There’s just something so goofy about wanting to listen to an album on a console it should not run on. It’s like how everybody wants to run DOOM on fridges and pregnancy tests or whatever. Unlike algorithms, humans are relentlessly curious about breaking the rules. Can we run an album on the Wii? How many years away from the first Nintendo Switch album are we? And when is someone going to finally let me play a sad indie folk album on the DS?


But beyond its novelty, the cartridge album microtrend is unexpectedly prosocial. A lot of these physical releases are made by DIY communities — programmers, graphic designers, visual artists, and musicians — who probably wouldn’t team up otherwise. And quite a few of these artists, like c h point, often choose to donate all profits.

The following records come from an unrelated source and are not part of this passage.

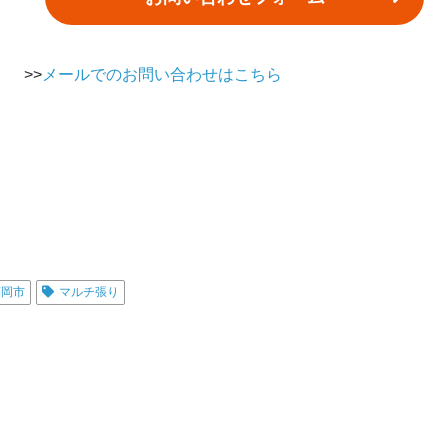
>>
メールでのお問い合わせはこちら
藤岡市
マルチ張り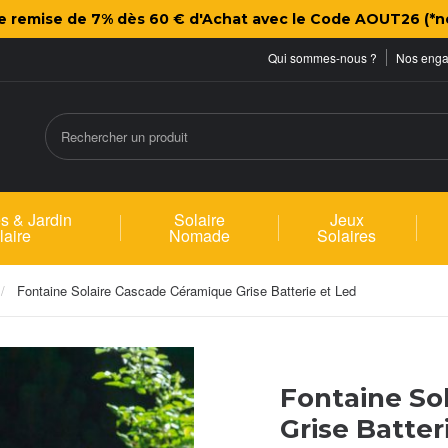
ne remise de 7% dès 60 € d'Achat avec le Code AOUT26 (*n
Qui sommes-nous ?
Nos eng
s & Jardin
Solaire
Jeux
laire
Nomade
Solaires
Fontaine Solaire Cascade Céramique Grise Batterie et Led
Fontaine So
Grise Batter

Similarly, since these cartridges don’t need to be mass-produced like vinyl, they allow smaller artists to venture into the world of physical releases without taking on too much of a financial risk. There’s also a general culture of uplifting smaller artists in these communities. For example, pre-hiatus OasisLtd. stuck to platforming albums by artists who had very few listeners on streaming platforms.
I really don’t blame anyone who’s still attached to streaming. Convenience is really, really nice sometimes! But introducing little inconveniences like cartridge albums into your life makes media consumption more intentional, ethical, and meaningful. Friction every once in a while is good. And, above all else, popping a cartridge album into a console is a really beautiful reminder of what it felt like to be a 12-year-old going through all the steps of downloading a song you really cared about onto your shiny new DS.